··· TESTO DI PARTENZA

Arriva in sala Downsizing, il nuovo film di Alexander Payne, che ha addirittura avuto l’onore di aprire l’ultimo Festival di Venezia. Diciamo subito che, per chi scrive, il regista americano è da sempre un autore sopravvalutato; ha avuto troppe lodi per il furbetto Nebraska e forse il suo film migliore rimane Election, di ormai quasi venti anni fa.
Paul Safranek (Matt Damon) è un terapista un po’ sfigato che lavora in varie fabbriche cercando di rimettere in piedi operai che hanno problemi fisici. Sua moglie Audrey vorrebbe una casa più grande, ma la coppia ha già un mutuo corposo. Ci sarebbe però un modo di ridurre le spese familiari: il downsizing. Ovvero sottoporsi a una procedura inventata da uno scienziato norvegese, il dottor Asbjornsen, che consiste nel ridurre una persona a soli 12,9 centimetri di altezza. Il medico norvegese ha studiato e sviluppato il downsizing per rispondere alle ansie ambientali ed economiche che affliggono il mondo moderno, nasce perciò da una ricerca etica mentre la scelta di Paul è invece assolutamente economica. Come tutte le merci anche il downsizing diventa invece un prodotto di mercato: a Leisureland, così si chiama il villaggio-comunità autosufficiente dove dovrebbero andare a vivere, i Safranek saranno ricchi sfondati e potranno anche vivere senza lavorare. Così, nonostante le restrizioni di un’economia in crisi, ambiscono anche loro a coronare il sogno americano.

······

CONSEGNA:
Rispondi in base alla recensione di Downsizing:
1. Quale festival ha aperto il film?
2. A quale altezza il downsizing riduce una persona?
3. Come si chiama il villaggio dove i Safranek dovrebbero andare a vivere?
I record non hanno alcun legame con la recensione.

··· INFORMAZIONI

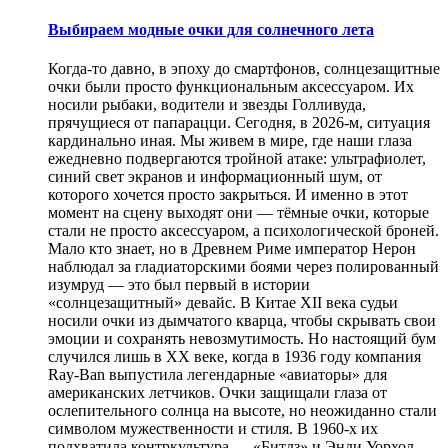
Выбираем модные очки для солнечного лета
Когда-то давно, в эпоху до смартфонов, солнцезащитные
очки были просто функциональным аксессуаром. Их
носили рыбаки, водители и звезды Голливуда,
прячущиеся от папарацци. Сегодня, в 2026-м, ситуация
кардинально иная. Мы живем в мире, где наши глаза
ежедневно подвергаются тройной атаке: ультрафиолет,
синий свет экранов и информационный шум, от
которого хочется просто закрыться. И именно в этот
момент на сцену выходят они — тёмные очки, которые
стали не просто аксессуаром, а психологической броней.
Мало кто знает, но в Древнем Риме император Нерон
наблюдал за гладиаторскими боями через полированный
изумруд — это был первый в истории
«солнцезащитный» девайс. В Китае XII века судьи
носили очки из дымчатого кварца, чтобы скрывать свои
эмоции и сохранять невозмутимость. Но настоящий бум
случился лишь в XX веке, когда в 1936 году компания
Ray-Ban выпустила легендарные «авиаторы» для
американских летчиков. Очки защищали глаза от
ослепительного солнца на высоте, но неожиданно стали
символом мужественности и стиля. В 1960-х их
подхватила контркультура — «Битлз» и Энди Уорхол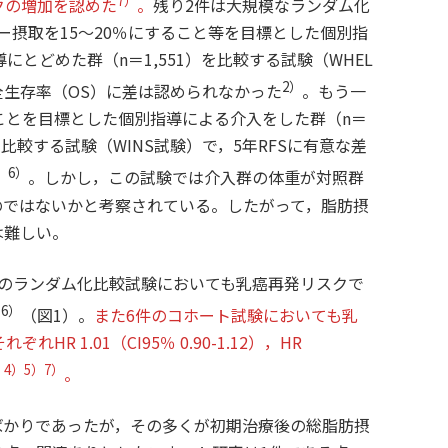
7）
クの増加を認めた
。
残り2件は大規模なランダム化
ー摂取を15～20％にすること等を目標とした個別指
にとどめた群（n＝1,551）を比較する試験（WHEL
2）
年全生存率（OS）に差は認められなかった
。もう一
ことを目標とした個別指導による介入をした群（n＝
を比較する試験（WINS試験）で，5年RFSに有意な差
6）
〕
。しかし，この試験では介入群の体重が対照群
のではないかと考察されている。したがって，脂肪摂
は難しい。
のランダム化比較試験においても乳癌再発リスクで
）6）
（図1）。
また6件のコホート試験においても乳
 1.01（CI95％ 0.90-1.12），HR
）4）5）7）
。
かりであったが，その多くが初期治療後の総脂肪摂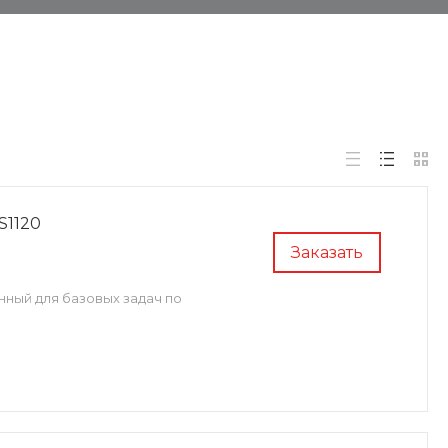
S1120
Заказать
ный для базовых задач по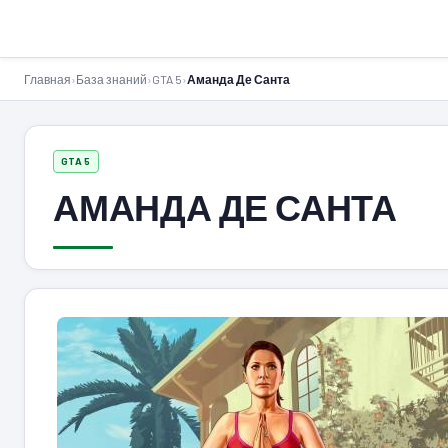
GTA-Action.ru
Главная
›
База знаний
›
GTA 5
›
Аманда Де Санта
GTA 5
АМАНДА ДЕ САНТА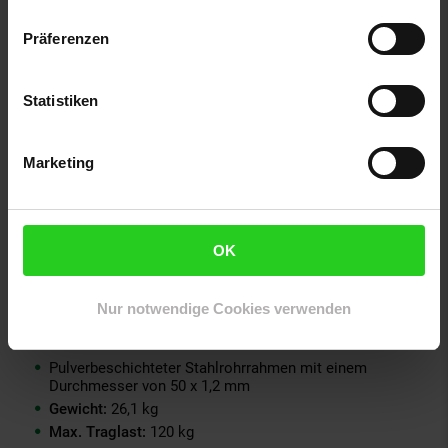
Farbe Korb: Grau
Farbe Kissen: Braun
Präferenzen
Farbe Regenabdeckung: schwarz
Wasserfestes Poly-Flachrattan
Statistiken
Material Kissenbezüge: Polyester, waschbar
Material Regenabdeckung: Oxford Polyester 600D
120g/m², 100% wasserdicht
Marketing
UV-beständig
Technische Daten
OK
Maße:
Gesamthöhe:
ca. 200 cm
Bodendurchmesser:
ca. 104 cm
Nur notwendige Cookies verwenden
Korbhöhe gesamt:
ca. 123 cm
Korbbreite:
ca. 100 cm
Pulverbeschichteter Stahlrohrrahmen mit einem
Durchmesser von 50 x 1,2 mm
Gewicht:
26,1 kg
Max. Traglast:
120 kg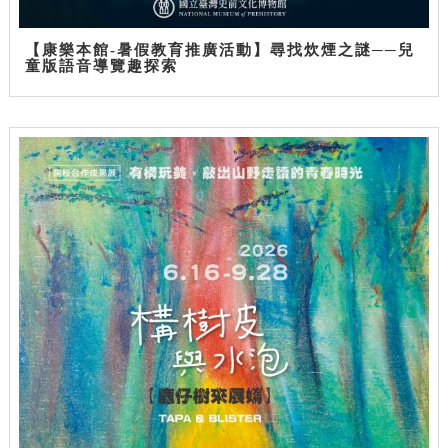
【康樂本館-暑假教育推廣活動】尋找炊煙之謎──兒
童版語音導覽趣探索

······

SOLUZIONE:
1. L'ultimo Festival di Venezia.
2. A soli 12,9 centimetri.
3. Leisureland.